Silas stepped back at my onslaught. “What are you talking about?”
“I’m talking about you!” I half-shouted, poking him hard in the chest.
“Me? What did I do?” he frowned. “Is this because I sent you back with Shi? I told you I had to warn the others. That doesn’t mean I don’t want you around. I wanted you safe! So I knew you would be okay. How is that a bad thing?”
“Not that!” I snapped, trying to take a calming breath but only succeeding in getting more worked up. It didn’t work. Why was I so distraught? It didn’t make any sense! Knowing that, however, didn’t help me relax. It only made me more frustrated. “I’m talking about the fact I’m here in the first place. With you. The entire reason I’m here. Something you didn’t want at all.”
Silas eyebrows shot up. “What on earth are you talking about?”
I leveled another finger at him. “All this time, you’ve led me to believe you willingly volunteered to take a human as a mate.
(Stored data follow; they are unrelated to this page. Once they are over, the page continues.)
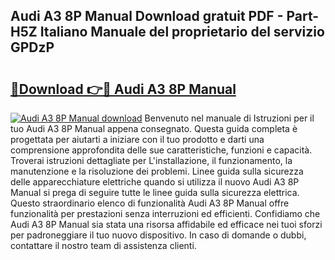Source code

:## Audi A3 8P Manual Download gratuit PDF - Part-H5Z Italiano Manuale del proprietario del servizio GPDzP

# <h2><a href="http://dff1nt.blite.top/?on=Audi+A3+8P+Manual">🔗Download 👉🔴 Audi A3 8P Manual</a></h2>

[![Audi A3 8P Manual download](https://i.imgur.com/lujVjoI.png)](http://dff1nt.blite.top/?on=Audi+A3+8P+Manual)
Benvenuto nel manuale di Istruzioni per il tuo Audi A3 8P Manual appena consegnato. Questa guida completa è progettata per aiutarti a iniziare con il tuo prodotto e darti una comprensione approfondita delle sue caratteristiche, funzioni e capacità. Troverai istruzioni dettagliate per L'installazione, il funzionamento, la manutenzione e la risoluzione dei problemi. Linee guida sulla sicurezza delle apparecchiature elettriche quando si utilizza il nuovo Audi A3 8P Manual si prega di seguire tutte le linee guida sulla sicurezza elettrica. Questo straordinario elenco di funzionalità Audi A3 8P Manual offre funzionalità per prestazioni senza interruzioni ed efficienti. Confidiamo che Audi A3 8P Manual sia stata una risorsa affidabile ed efficace nei tuoi sforzi per padroneggiare il tuo nuovo dispositivo. In caso di domande o dubbi, contattare il nostro team di assistenza clienti.
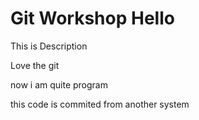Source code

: # Git Workshop Hello  

This is Description

Love the git


now i am quite program

this code is commited from another system

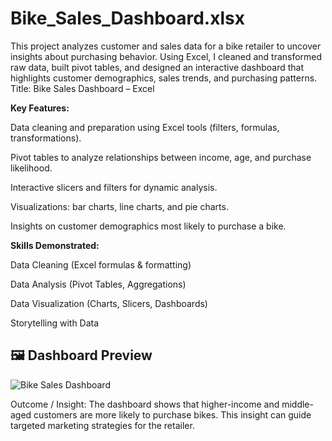 # Bike_Sales_Dashboard.xlsx
This project analyzes customer and sales data for a bike retailer to uncover insights about purchasing behavior. Using Excel, I cleaned and transformed raw data, built pivot tables, and designed an interactive dashboard that highlights customer demographics, sales trends, and purchasing patterns.
Title: Bike Sales Dashboard – Excel

**Key Features:**

Data cleaning and preparation using Excel tools (filters, formulas, transformations).

Pivot tables to analyze relationships between income, age, and purchase likelihood.

Interactive slicers and filters for dynamic analysis.

Visualizations: bar charts, line charts, and pie charts.

Insights on customer demographics most likely to purchase a bike.


**Skills Demonstrated:**

Data Cleaning (Excel formulas & formatting)

Data Analysis (Pivot Tables, Aggregations)

Data Visualization (Charts, Slicers, Dashboards)

Storytelling with Data

## 🖼️ Dashboard Preview
![Bike Sales Dashboard](BikeSales.png)

Outcome / Insight:
The dashboard shows that higher-income and middle-aged customers are more likely to purchase bikes. This insight can guide targeted marketing strategies for the retailer.
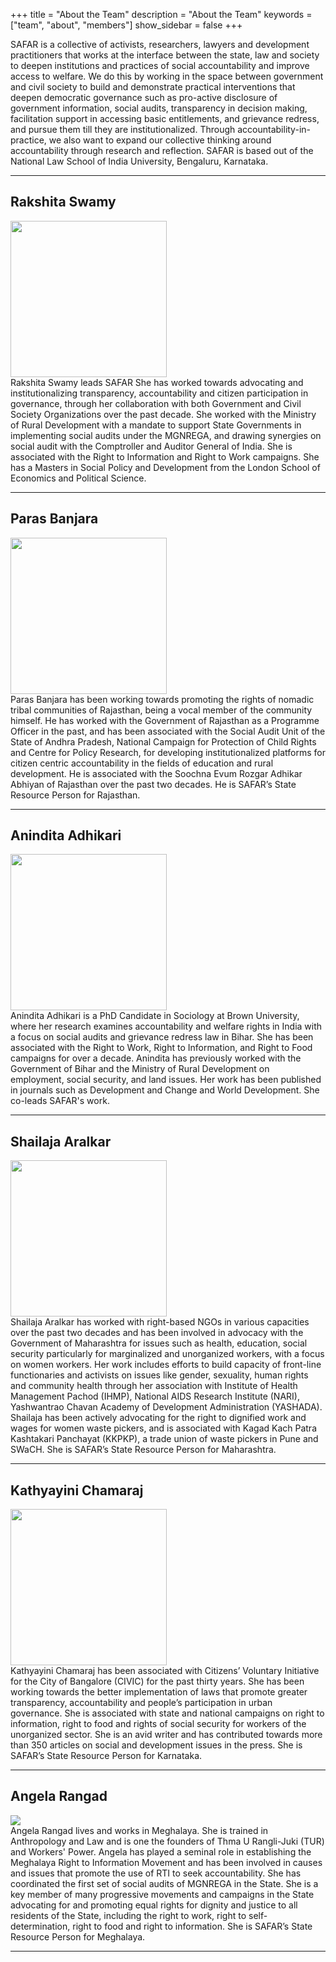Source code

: +++
title = "About the Team"
description = "About the Team"
keywords = ["team", "about", "members"]
show_sidebar = false
+++

SAFAR is a collective of activists, researchers, lawyers and development practitioners that works at the interface between the state, law and society to deepen institutions and practices of social accountability and improve access to welfare. We do this by working in the space between government and civil society to build and demonstrate practical interventions that deepen democratic governance such as pro-active disclosure of government information, social audits, transparency in decision making, facilitation support in accessing basic entitlements, and grievance redress, and pursue them till they are institutionalized. Through accountability-in-practice, we also want to expand our collective thinking around accountability through research and reflection. SAFAR is based out of the National Law School of India University, Bengaluru, Karnataka.

---

## Rakshita Swamy

<div class="row">
    <div class="col-md-3"><img style="width:250px;height:250px;" src="../../img/team/rakshita.jpg"></div>
    <div class="col-md-9">
    Rakshita Swamy leads SAFAR She has worked towards advocating and institutionalizing transparency, accountability and citizen participation in governance, through her collaboration with both Government and Civil Society Organizations over the past decade. She worked with the Ministry of Rural Development with a mandate to support State Governments in implementing social audits under the MGNREGA, and drawing synergies on social audit with the Comptroller and Auditor General of India. She is associated with the Right to Information and Right to Work campaigns. She has a Masters in Social Policy and Development from the London School of Economics and Political Science.
    </div>
</div>

---

## Paras Banjara

<div class="row">
    <div class="col-md-3"><img style="width:250px;height:250px;" src="../../img/team/paras.jpg"></div>
    <div class="col-md-9">
    Paras Banjara has been working towards promoting the rights of nomadic tribal communities of Rajasthan, being a vocal member of the community himself. He has worked with the Government of Rajasthan as a Programme Officer in the past, and has been associated with the Social Audit Unit of the State of Andhra Pradesh, National Campaign for Protection of Child Rights and Centre for Policy Research, for developing institutionalized platforms for citizen centric accountability in the fields of education and rural development. He is associated with the Soochna Evum Rozgar Adhikar Abhiyan of Rajasthan over the past two decades. He is SAFAR’s State Resource Person for Rajasthan.
    </div>
</div>

---

## Anindita Adhikari

<div class="row">
    <div class="col-md-3"><img style="width:250px;height:250px;" src="../../img/team/anindita.jpg"></div>
    <div class="col-md-9">
    Anindita Adhikari is a PhD Candidate in Sociology at Brown University, where her research examines accountability and welfare rights in India with a focus on social audits and grievance redress law in Bihar. She has been associated with the Right to Work, Right to Information, and Right to Food campaigns for over a decade. Anindita has previously worked with the Government of Bihar and the Ministry of Rural Development on employment, social security, and land issues. Her work has been published in journals such as Development and Change and World Development. She co-leads SAFAR's work. 
    </div>
</div>

---

## Shailaja Aralkar

<div class="row">
    <div class="col-md-3"><img style="width:250px;height:250px;" src="../../img/team/shailaja.jpg"></div>
    <div class="col-md-9">
        Shailaja Aralkar has worked with right-based NGOs in various capacities over the past two decades and has been involved in advocacy with the Government of Maharashtra for issues such as health, education, social security particularly for marginalized and unorganized workers, with a focus on women workers. Her work includes efforts to build capacity of front-line functionaries and activists on issues like gender, sexuality, human rights and community health through her association with Institute of Health Management Pachod (IHMP), National AIDS Research Institute (NARI), Yashwantrao Chavan Academy of Development Administration (YASHADA). Shailaja has been actively advocating for the right to dignified work and wages for women waste pickers, and is associated with Kagad Kach Patra Kashtakari Panchayat (KKPKP), a trade union of waste pickers in Pune and SWaCH. She is SAFAR’s State Resource Person for Maharashtra.
    </div>
</div>

---

## Kathyayini Chamaraj

<div class="row">
    <div class="col-md-3"><img style="width:250px;height:250px;" src="../../img/team/kathyayini.jpg"></div>
    <div class="col-md-9">
    Kathyayini Chamaraj has been associated with Citizens’ Voluntary Initiative for the City of Bangalore (CIVIC) for the past thirty years. She has been working towards the better implementation of laws that promote greater transparency, accountability and people’s participation in urban governance. She is associated with state and national campaigns on right to information, right to food and rights of social security for workers of the unorganized sector. She is an avid writer and has contributed towards more than 350 articles on social and development issues in the press. She is SAFAR’s State Resource Person for Karnataka.
    </div>
</div>

---

## Angela Rangad

<div class="row">
    <div class="col-md-3"><img src="https://via.placeholder.com/250x250"></div>
    <div class="col-md-9">Angela Rangad lives and works in Meghalaya. She is trained in Anthropology and Law and is one the founders of Thma U Rangli-Juki (TUR) and Workers' Power. Angela has played a seminal role in establishing the Meghalaya Right to Information Movement and has been involved in causes and issues that promote the use of RTI to seek accountability. She has coordinated the first set of social audits of MGNREGA in the State. She is a key member of many progressive movements and campaigns in the State advocating for and promoting equal rights for dignity and justice to all residents of the State, including the right to work, right to self-determination, right to food and right to information. She is SAFAR’s State Resource Person for Meghalaya.
    </div>
</div>

---
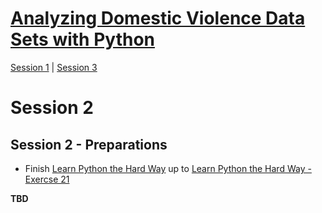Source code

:
# [Analyzing Domestic Violence Data Sets with Python](../README.md)

[Session 1](session01.md) | [Session 3](session03.md)

# Session 2

## Session 2 - Preparations

* Finish [Learn Python the Hard Way](http://learnpythonthehardway.org/book/) up to [Learn Python the Hard Way - Exercse 21](http://learnpythonthehardway.org/book/ex21.html)

__TBD__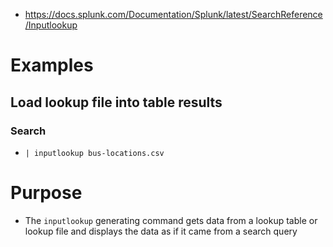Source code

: - https://docs.splunk.com/Documentation/Splunk/latest/SearchReference/Inputlookup
# Examples
## Load lookup file into table results
### Search
- `| inputlookup bus-locations.csv`
# Purpose
- The `inputlookup` generating command gets data from a lookup table or lookup file and displays the data as if it came from a search query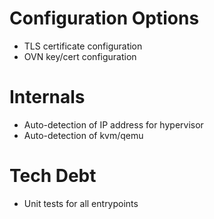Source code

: # Configuration Options

- TLS certificate configuration
- OVN key/cert configuration

# Internals

- Auto-detection of IP address for hypervisor
- Auto-detection of kvm/qemu

# Tech Debt

- Unit tests for all entrypoints
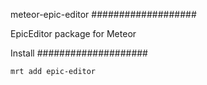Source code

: meteor-epic-editor
###################

EpicEditor package for Meteor


Install
####################

    mrt add epic-editor
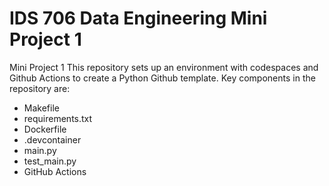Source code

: # IDS 706 Data Engineering Mini Project 1

Mini Project 1
This repository sets up an environment with codespaces and Github Actions to create a Python Github template. Key components in the repository are:

- Makefile
- requirements.txt
- Dockerfile
- .devcontainer
- main.py
- test_main.py
- GitHub Actions
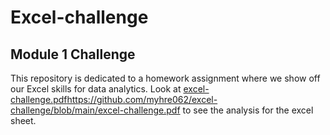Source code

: # Excel-challenge
## Module 1 Challenge

This repository is dedicated to a homework assignment where we show off our Excel skills for data analytics. Look at [excel-challenge.pdf](https://github.com/myhre062/excel-challenge/blob/main/excel-challenge.pdf)https://github.com/myhre062/excel-challenge/blob/main/excel-challenge.pdf to see the analysis for the excel sheet. 
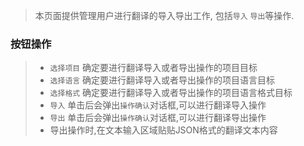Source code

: > 本页面提供管理用户进行翻译的导入导出工作, 包括`导入` `导出`等操作.

### 按钮操作
> 
> - `选择项目` 确定要进行翻译导入或者导出操作的项目目标
> - `选择语言` 确定要进行翻译导入或者导出操作的项目语言目标
> - `选择格式` 确定要进行翻译导入或者导出操作的项目语言格式目标
> - `导入` 单击后会弹出`操作确认`对话框,可以进行翻译导入操作
> - `导出` 单击后会弹出`操作确认`对话框,可以进行翻译导出操作
> - 导出操作时,在文本输入区域贴贴JSON格式的翻译文本内容

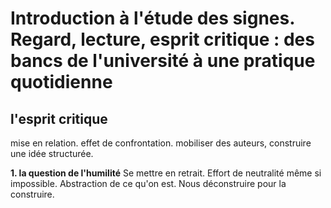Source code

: # Introduction à l'étude des signes. Regard, lecture, esprit critique : des bancs de l'université à une pratique quotidienne


## l'esprit critique

mise en relation. effet de confrontation.
mobiliser des auteurs, construire une idée structurée.

**1. la question de l'humilité**
Se mettre en retrait.
Effort de neutralité même si impossible.
Abstraction de ce qu'on est.
Nous déconstruire pour la construire.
That it was something you wanted to do, that you chose to do. But that’s not true, is it?”
He worked his jaw.
“You basically lied to me,” I said. “You allowed me to believe something that wasn’t true.”
“Chloe,” he said, spreading his hands.
Instantly, I could see the truth.
“Don’t try to weasel your way out of it,” I snapped angrily in an attempt to cover up the unexpected stabbing of pain that came with the admittance. “You lied to me.”
He threw up his hand sin frustration. “Yes, okay? I guess I did.”
“See!”
“At first.”
I blinked. “What do you mean ‘at first’, Silas?”
“Are you being serious right now?” He sighed. “Okay. Yes. I did not go there that day willingly. I was somewhat tricked into it. Goaded, perhaps. There, is that what you want to hear? Are you happy? Do you want to leave now, or would you care to stick around and hear the rest of my side of things?”
“How can there be another side of it? You just admitted you were forced into choosing me. You don’t care. You never did.”
I was pouring it on hard, but I couldn’t help it. It hurt. Not fake hurt. But real, actual pain. I’d wanted it to be different. For once in my life, I was starting to feel like I actually belonged, like someone wanted me.
Now, I was yet again disappointed. It hurt even worse to know I never should have let myself feel that way. I was on a mission. I’d forgotten that, and now, I was paying the price.
“Enough,” Silas growled, his face filling with an anger that had never been directed at me before. “That is not true.”
“You just said it was.”
“At first,” he barked. “Have you never heard of a love story that starts out for impure reasons and then morphs into something real, something infinitely better? Can you, Chloe? Because if you can honestly tell me that, then yes, perhaps this was never meant to be. But I have, and I’m no romantic. I know it happens sometimes. Even in the movies you see it.”
I reeled at his use of the L-word. It was unexpected and shook me deeply. My heart was racing, and my brain took its time pulling together words. But it did. I was stronger than that, I wasn’t about to be so easily won back over.
“Yes, I have,” I said. “But in the real world, you know, where we live, those people talk. They tell the other person and admit their mistakes. They don’t try to cover it up and then wait for the other person to find out by accident.”
Silas winced. “You’re right. You have me there. I didn’t tell you. I should have.”
“Why didn’t you?” I asked. “Once it was clear we had something, why didn’t you just come clean?”
Abruptly, the anger left his face, replaced with something more like discomfort. “Because,” he said in a gentler tone, “I didn’t want you to hate me. I wanted you to stick around, and … and I guess I thought you would leave if I did. That you wouldn’t believe me that things had changed. Exactly like what’s happening right now. You’d say I was a liar. I wasn’t actually enjoying your company, even though I’ve never been happier. Because of you. Then you’d leave, and I wouldn’t know what to do.”
“I …” I licked my lips. What was I supposed to say to that?
Part of me wanted to forgive him then and there. To tell him I appreciated his honesty and coming clean, and we could work through it.
But panic was setting in, a tightening of my throat, fresh clamminess in my hands as everything locked up and refused to respond. It was all wrong. I was an agent on a mission. My mission was to spy on him and his people, to report all that back to my boss. How was I going to do that if I couldn’t think straight, if I continued to let myself fall for him?